Crowns and Bridges

1. What is a crown and bridge treatment? Why isn’t a filling enough?

Similar to a thimble placed over your finger, a crown is placed on an individual tooth where the remaining tooth structure is no longer sufficient to contain or hold a filling.

A bridge, on the other hand, spans a space in the dental arch where one or more teeth have been lost. The teeth on either end of the span are crowned and the false tooth in between the span is the bridge.

Crowns and bridges are most often made from precious metals such as gold, semi-precious metals, porcelain, or a combination of metal fused to porcelain.

2. Is it really necessary to replace missing teeth?

Absolutely. Because aside from providing you with confidence in social and professional settings, replacing missing teeth helps maintain and restore the natural bite. It prevents unnatural stress on other teeth; it helps keep opposing teeth in their proper places and prevents shifting and tilting of adjacent teeth. It also helps prevent further dental decay and gum disease. Furthermore, replacing missing teeth maximizes your smile, your speech, and chewing function.

3. How will I know if I need crown and bridge treatment?

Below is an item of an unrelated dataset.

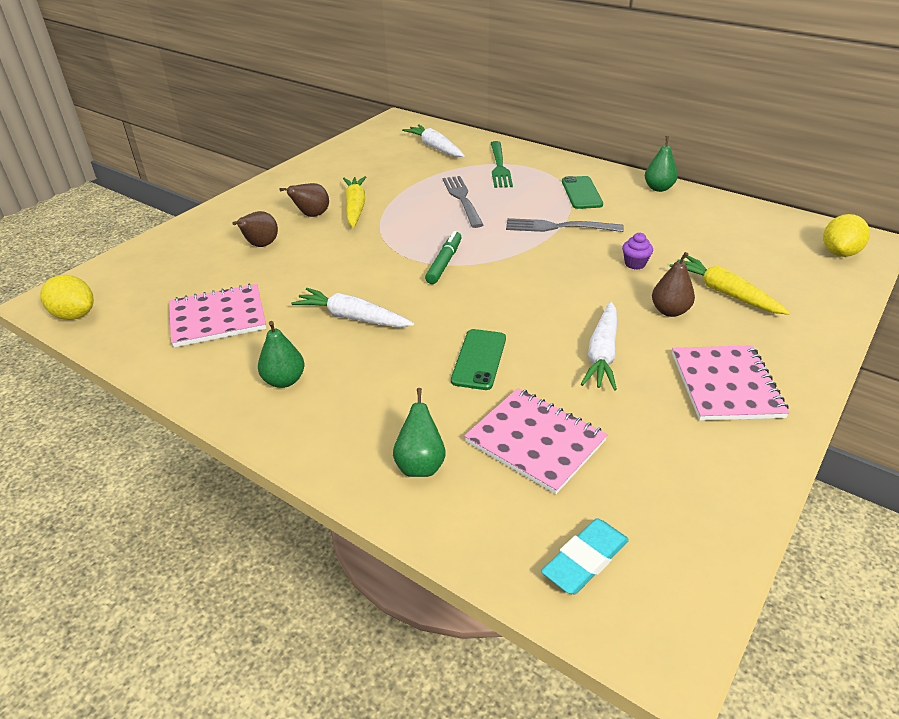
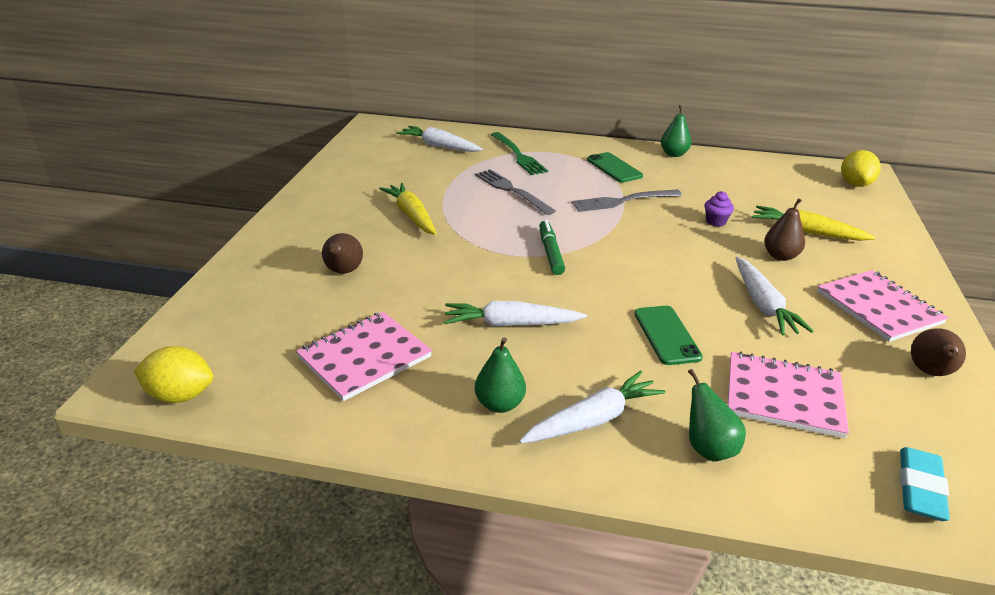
camera: 25 degrees left, 5 degrees down
(312, 215) = (371, 231): brown pear -> brown pear (930, 372)
(346, 413) = (593, 419): none -> white carrot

Diagnosis on whether crown and bridge treatment is indicated is based on three (3) factors:

  • thorough oral examination
  • dental history
  • x-rays of your oral cavity

Crown and bridge treatment is not completed in one dental visit. It is completed after a series of appointments in a planned sequence. Thus, failure to keep scheduled visits and postponing your appointments may cause treatment delays.

4. How do I maintain my crown and bridge?

Brush and floss thoroughly. There’s a special kind of floss used for those with crowns and bridges, since this floss can reach up to the areas in between the crowns and the gum. It is important to keep them clean so that they can last longer. Also, it is important to see your dentist every 6 months for your routine prophylaxis and check-up.